Consigne 1 — Recopiez mot pour mot le passage du récit sur Sarah compris entre "Convaincu que son" et "ma fille sarah.", bornes incluses.
Consigne 2 — D'après le récit sur Sarah, que lui manquait-il à sa naissance ?
Consigne 3 — Réécrivez sous forme de liste le paragraphe du récit sur Sarah qui commence par « Ma petite fille de 10 ans », en conservant ses faits principaux.

Texte étudié —
╭──

Ma petite fille de 10 ans, Sarah, est un exemple de coeur au ventre. À sa naissance, il lui manquait un muscle dans le pied. Elle porte en permanence un appareil orthopédique. Un jour, sous le soleil magnifique du printemps, elle revient de l'école en m'annonçant qu'elle venait de participer aux olympiades de l'école où s'étaient tenues toutes sortes de courses et de compétitions sportives.
Convaincu que son appareil orthopédique avait été un obstacle, j'essayai de trouver rapidement des mots d'encouragement, des mots susceptibles de lui remonter le moral, bref, le genre de discours que tiennent les entraîneurs aux joueurs qui viennent de perdre. Toutefois, Sarah s'exclama sans me laisser le temps d'ouvrir la bouche: «Papa, j'ai gagné deux courses!»
Je n'en croyais pas mes oreilles! C'est alors que Sarah ajouta: «Il faut dire que j'avais un avantage.»
Ah! c'etait donc ça; on lui avait probablement permis de partir avant les autres, pensai-je, ou... mais, de nouveau, sarah me devança et dit: «papa, ils ne m'ont pas permis de partir avant les autres. mon seul avantage, c'est qu'il fallait que je fasse plus d'efforts que les autres!»
s'il y a une personne qui a du coeur au ventre, c'est bien ma fille sarah.

╰──

Données d'étude —
╭──

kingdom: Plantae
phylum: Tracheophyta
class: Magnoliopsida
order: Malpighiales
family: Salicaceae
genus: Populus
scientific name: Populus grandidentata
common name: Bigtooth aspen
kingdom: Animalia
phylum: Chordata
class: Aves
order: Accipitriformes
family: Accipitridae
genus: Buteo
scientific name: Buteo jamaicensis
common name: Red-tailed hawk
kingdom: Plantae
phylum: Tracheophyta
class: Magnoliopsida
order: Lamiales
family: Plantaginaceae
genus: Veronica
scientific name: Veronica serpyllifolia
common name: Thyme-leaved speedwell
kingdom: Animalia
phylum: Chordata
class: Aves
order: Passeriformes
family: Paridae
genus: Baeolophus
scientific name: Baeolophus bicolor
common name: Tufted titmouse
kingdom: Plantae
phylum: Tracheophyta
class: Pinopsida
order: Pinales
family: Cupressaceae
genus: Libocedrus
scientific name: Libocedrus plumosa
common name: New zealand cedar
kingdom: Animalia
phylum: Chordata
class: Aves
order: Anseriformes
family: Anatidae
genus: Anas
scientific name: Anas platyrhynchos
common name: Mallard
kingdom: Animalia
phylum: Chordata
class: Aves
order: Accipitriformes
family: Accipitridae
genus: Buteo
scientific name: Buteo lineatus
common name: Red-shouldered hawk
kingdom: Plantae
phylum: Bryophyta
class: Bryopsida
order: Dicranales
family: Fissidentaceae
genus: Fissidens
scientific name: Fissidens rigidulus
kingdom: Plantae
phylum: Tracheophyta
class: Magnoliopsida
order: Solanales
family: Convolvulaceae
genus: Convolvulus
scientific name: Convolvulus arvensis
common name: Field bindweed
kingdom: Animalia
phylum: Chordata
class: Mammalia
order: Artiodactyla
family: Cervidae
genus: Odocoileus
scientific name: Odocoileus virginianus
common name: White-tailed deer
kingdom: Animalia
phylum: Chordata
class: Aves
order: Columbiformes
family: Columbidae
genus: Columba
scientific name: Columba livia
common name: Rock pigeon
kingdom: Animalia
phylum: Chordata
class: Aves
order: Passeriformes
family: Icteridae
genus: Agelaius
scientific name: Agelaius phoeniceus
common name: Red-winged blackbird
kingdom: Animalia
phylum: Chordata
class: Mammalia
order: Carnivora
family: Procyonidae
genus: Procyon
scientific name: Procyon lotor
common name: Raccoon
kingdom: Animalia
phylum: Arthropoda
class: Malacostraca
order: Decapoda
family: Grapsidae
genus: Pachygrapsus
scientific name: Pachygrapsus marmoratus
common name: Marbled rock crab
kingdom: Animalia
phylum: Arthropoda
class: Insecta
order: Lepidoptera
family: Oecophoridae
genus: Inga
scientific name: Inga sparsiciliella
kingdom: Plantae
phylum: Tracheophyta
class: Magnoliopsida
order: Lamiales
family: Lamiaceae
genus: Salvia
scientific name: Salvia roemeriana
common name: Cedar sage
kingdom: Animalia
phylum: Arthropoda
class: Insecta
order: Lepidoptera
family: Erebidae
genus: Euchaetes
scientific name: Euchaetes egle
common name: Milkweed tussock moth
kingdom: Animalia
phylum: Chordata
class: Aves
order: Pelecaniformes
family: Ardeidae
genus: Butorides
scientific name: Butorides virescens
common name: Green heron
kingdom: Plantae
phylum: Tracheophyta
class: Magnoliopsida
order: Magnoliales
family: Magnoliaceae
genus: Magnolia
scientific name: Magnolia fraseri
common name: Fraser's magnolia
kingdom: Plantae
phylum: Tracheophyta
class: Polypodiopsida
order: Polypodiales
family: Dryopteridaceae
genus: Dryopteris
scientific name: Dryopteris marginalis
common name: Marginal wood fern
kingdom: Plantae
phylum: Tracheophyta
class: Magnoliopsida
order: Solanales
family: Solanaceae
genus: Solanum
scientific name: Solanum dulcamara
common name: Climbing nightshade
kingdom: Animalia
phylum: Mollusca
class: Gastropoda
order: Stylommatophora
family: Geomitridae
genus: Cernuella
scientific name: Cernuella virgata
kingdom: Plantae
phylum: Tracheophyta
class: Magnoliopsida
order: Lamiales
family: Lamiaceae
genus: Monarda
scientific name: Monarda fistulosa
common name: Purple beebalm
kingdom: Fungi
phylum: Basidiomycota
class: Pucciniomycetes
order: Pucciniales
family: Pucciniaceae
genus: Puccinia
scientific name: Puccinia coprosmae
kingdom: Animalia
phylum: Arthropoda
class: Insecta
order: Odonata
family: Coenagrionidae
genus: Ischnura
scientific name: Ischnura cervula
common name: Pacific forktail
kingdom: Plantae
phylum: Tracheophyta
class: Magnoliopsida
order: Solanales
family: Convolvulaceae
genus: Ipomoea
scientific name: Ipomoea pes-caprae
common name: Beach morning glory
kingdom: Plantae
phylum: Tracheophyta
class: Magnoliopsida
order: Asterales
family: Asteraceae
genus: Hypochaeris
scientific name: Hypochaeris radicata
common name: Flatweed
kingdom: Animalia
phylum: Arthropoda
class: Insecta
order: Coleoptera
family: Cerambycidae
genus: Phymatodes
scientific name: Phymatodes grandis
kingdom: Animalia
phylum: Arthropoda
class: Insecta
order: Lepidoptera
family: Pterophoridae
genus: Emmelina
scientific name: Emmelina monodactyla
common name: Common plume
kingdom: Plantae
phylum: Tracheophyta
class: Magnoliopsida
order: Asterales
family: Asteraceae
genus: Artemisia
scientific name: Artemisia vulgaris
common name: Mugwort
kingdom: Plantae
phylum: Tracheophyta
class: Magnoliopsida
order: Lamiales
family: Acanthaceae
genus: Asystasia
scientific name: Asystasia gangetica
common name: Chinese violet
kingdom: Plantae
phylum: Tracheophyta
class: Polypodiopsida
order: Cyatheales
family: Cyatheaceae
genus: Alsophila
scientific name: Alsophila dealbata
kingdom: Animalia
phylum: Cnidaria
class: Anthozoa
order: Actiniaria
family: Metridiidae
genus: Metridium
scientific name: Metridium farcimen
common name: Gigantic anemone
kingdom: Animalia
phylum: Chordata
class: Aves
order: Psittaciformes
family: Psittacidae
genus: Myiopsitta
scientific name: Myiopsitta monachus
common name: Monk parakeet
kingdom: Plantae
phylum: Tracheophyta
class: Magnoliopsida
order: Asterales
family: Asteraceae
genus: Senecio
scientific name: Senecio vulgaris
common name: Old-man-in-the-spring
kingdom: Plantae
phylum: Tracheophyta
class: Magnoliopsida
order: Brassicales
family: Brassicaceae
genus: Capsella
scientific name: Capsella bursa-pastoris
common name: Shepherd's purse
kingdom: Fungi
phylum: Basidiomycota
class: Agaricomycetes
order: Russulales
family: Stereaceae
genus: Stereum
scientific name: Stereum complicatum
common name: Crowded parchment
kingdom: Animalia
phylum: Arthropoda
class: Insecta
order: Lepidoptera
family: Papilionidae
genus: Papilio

╰──

Corrigé 1 —
Convaincu que son appareil orthopédique avait été un obstacle, j'essayai de trouver rapidement des mots d'encouragement, des mots susceptibles de lui remonter le moral, bref, le genre de discours que tiennent les entraîneurs aux joueurs qui viennent de perdre. Toutefois, Sarah s'exclama sans me laisser le temps d'ouvrir la bouche: «Papa, j'ai gagné deux courses!»
Je n'en croyais pas mes oreilles! C'est alors que Sarah ajouta: «Il faut dire que j'avais un avantage.»
Ah! c'etait donc ça; on lui avait probablement permis de partir avant les autres, pensai-je, ou... mais, de nouveau, sarah me devança et dit: «papa, ils ne m'ont pas permis de partir avant les autres. mon seul avantage, c'est qu'il fallait que je fasse plus d'efforts que les autres!»
s'il y a une personne qui a du coeur au ventre, c'est bien ma fille sarah.

Corrigé 2 — Un muscle dans le pied.

Corrigé 3 —
- Sarah, 10 ans, est présentée comme un exemple de coeur au ventre.
- À sa naissance, il lui manquait un muscle dans le pied.
- Elle porte en permanence un appareil orthopédique.
- Un jour de printemps, elle revient de l'école en annonçant qu'elle a participé aux olympiades de l'école, avec toutes sortes de courses et de compétitions sportives.